Most people are able to add about 2-3 inches to each limb lengthened (it can be done on your arms, too!), but Sigers decided to go back and have the procedure done all over again and was able to grow a whopping 7 inches taller. In the end, the surgeries and recovery cost him over $80,000.

Dynzell documented the entire journey on his social media, and just recently, had the lengthening device removed completely — almost two years after his first surgery.

After years of watching him work in the gym, attend rigorous physical therapy sessions, and struggle to regain range of motion, strength, and athleticism, we're all wondering the same thing:

Was it worth it?

@ntkdagreatest

My proportions after surgery #limblengthening #fitnessmodel #fitnessmotivation

Sigers says people he meets notice a difference in him right away, and the transformation has felt amazing.

"You just ooze confidence," he says a woman stopped to tell him one day. "Your smile and you just like, radiate confidence."

"That's the first time I've ever heard that in my life, and I've always considered myself a confident guy, like always," he told LADBible.

Some commenters accuse Sigers of being insecure or even vain. But they vastly underestimate the importance society places on men's height.

The numbers are in, and they are not kind for our short kings. Taller men have been shown to make more money (and so have tall women, actually), get more dates, are perceived as more confident and masculine, and can even be flat-out happier overall!

Being short can also make you be viewed as less successful and attractive, even when by most other objective measures, you're not. Brutal!
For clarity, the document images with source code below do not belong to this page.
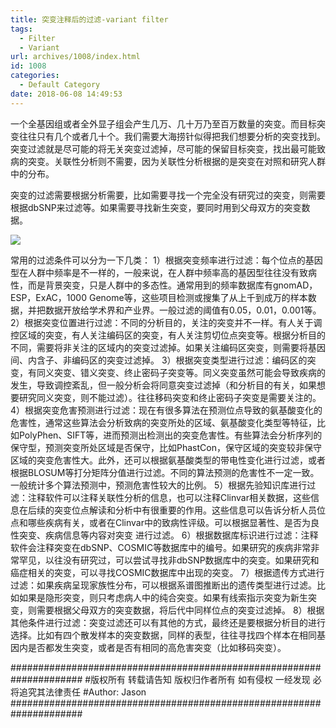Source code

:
 ```yaml
---
title: 突变注释后的过滤-variant filter
tags:
  - Filter
  - Variant
url: archives/1008/index.html
id: 1008
categories:
  - Default Category
date: 2018-06-08 14:49:53
---
```

一个全基因组或者全外显子组会产生几万、几十万乃至百万数量的突变。而目标突变往往只有几个或者几十个。我们需要大海捞针似得把我们想要分析的突变找到。突变过滤就是尽可能的将无关突变过滤掉，尽可能的保留目标突变，找出最可能致病的突变。关联性分析则不需要，因为关联性分析根据的是突变在对照和研究人群中的分布。

突变的过滤需要根据分析需要，比如需要寻找一个完全没有研究过的突变，则需要根据dbSNP来过滤等。如果需要寻找新生突变，要同时用到父母双方的突变数据。

![](/wp/f4w/2020/2018-06-08-filter-var.png)

常用的过滤条件可以分为一下几类：
1）根据突变频率进行过滤：每个位点的基因型在人群中频率是不一样的，一般来说，在人群中频率高的基因型往往没有致病性，而是背景突变，只是人群中的多态性。通常用到的频率数据库有gnomAD，ESP，ExAC，1000 Genome等，这些项目检测或搜集了从上千到成万的样本数据，并把数据开放给学术界和产业界。一般过滤的阈值有0.05，0.01，0.001等。
2）根据突变位置进行过滤：不同的分析目的，关注的突变并不一样。有人关于调控区域的突变，有人关注编码区的突变，有人关注剪切位点突变等。根据分析目的不同，需要将非关注的区域内的突变过滤掉。如果关注编码区突变，则需要将基因间、内含子、非编码区的突变过滤掉。
3）根据突变类型进行过滤：编码区的突变，有同义突变、错义突变、终止密码子突变等。同义突变虽然可能会导致疾病的发生，导致调控紊乱，但一般分析会将同意突变过滤掉（和分析目的有关，如果想要研究同义突变，则不能过滤）。往往移码突变和终止密码子突变是需要关注的。
4）根据突变危害预测进行过滤：现在有很多算法在预测位点导致的氨基酸变化的危害性，通常这些算法会分析致病的突变所处的区域、氨基酸变化类型等特征，比如PolyPhen、SIFT等，进而预测出检测出的突变危害性。有些算法会分析序列的保守型，预测突变所处区域是否保守，比如PhastCon，保守区域的突变较非保守区域的突变危害性大。此外，还可以根据氨基酸类型的带电性变化进行过滤，或者根据BLOSUM等打分矩阵分值进行过滤。不同的算法预测的危害性不一定一致。一般统计多个算法预测中，预测危害性较大的比例。
5）根据先验知识库进行过滤：注释软件可以注释关联性分析的信息，也可以注释Clinvar相关数据，这些信息在后续的突变位点解读和分析中有很重要的作用。这些信息可以告诉分析人员位点和哪些疾病有关，或者在Clinvar中的致病性评级。可以根据显著性、是否为良性突变、疾病信息等内容对突变 进行过滤。
6）根据数据库标识进行过滤：注释软件会注释突变在dbSNP、COSMIC等数据库中的编号。如果研究的疾病非常非常罕见，以往没有研究过，可以尝试寻找非dbSNP数据库中的突变。如果研究和癌症相关的突变，可以寻找COSMIC数据库中出现的突变。
7）根据遗传方式进行过滤：如果疾病呈现家族性分布，可以根据系谱图推断出的遗传类型进行过滤。比如如果是隐形突变，则只考虑病人中的纯合突变。如果有线索指示突变为新生突变，则需要根据父母双方的突变数据，将后代中同样位点的突变过滤掉。
8）根据其他条件进行过滤：突变过滤还可以有其他的方式，最终还是要根据分析目的进行选择。比如有四个散发样本的突变数据，同样的表型，往往寻找四个样本在相同基因内是否都发生突变，或者是否有相同的高危害突变（比如移码突变）。

\#####################################################################
\#版权所有 转载请告知 版权归作者所有 如有侵权 一经发现 必将追究其法律责任
\#Author: Jason
\#####################################################################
Studies have also shown an intense link between height and masculinity. Shorter men who 'believe' in masculine norms are more likely to be dissatisfied with their height than those who don't. In other words, being short can make you feel like less of a man, likely due to all the societal stigmas attached to height.

ntkdagreatest/TikTok

Sigers admits in an interview with NeedToKnow that dating was one of the big motivators behind his willingness to try limb-lengthening, but that the self-confidence goes way beyond scoring dates.

"In my teens, I was once rejected by a girl I had a huge crush on and although she found me attractive, her reasoning was that I was too short and too young for her.”

He tried wearing tall shoes, daily stretching, and other techniques for growing or appearing taller. Nothing was enough to move the needle. Since the surgeries, he's noticed an increase in the interest he gets from women — but it could just as well be from his dramatic boost in confidence, self-esteem, and outlook on life.

"All my life I struggled with viewing myself as a small person and no matter what I did to change it I always felt the same,” he told The New York Post. “Limb lengthening gave me the opportunity to change my life and the way I perceive life as a whole. I have no regrets and decided to share my journey with the world to let other men who feel the same know that there is another option for them.”

Limb-lengthening won't be an option for most people who are unhappy with their stature. It's controversial in some medical communities as it's extremely invasive and, technically, unnecessary in many cases. Outside of that, the process is unimaginably expensive and requires 1-2 years of dedicated physical recovery.

But its rising popularity should give us a lot of pause about how society values, or overvalues, height; especially in men.

In the meantime, Sigers says the $80,000 was money well spent.

“I feel like a new man and as though I was able to get a second chance at life.”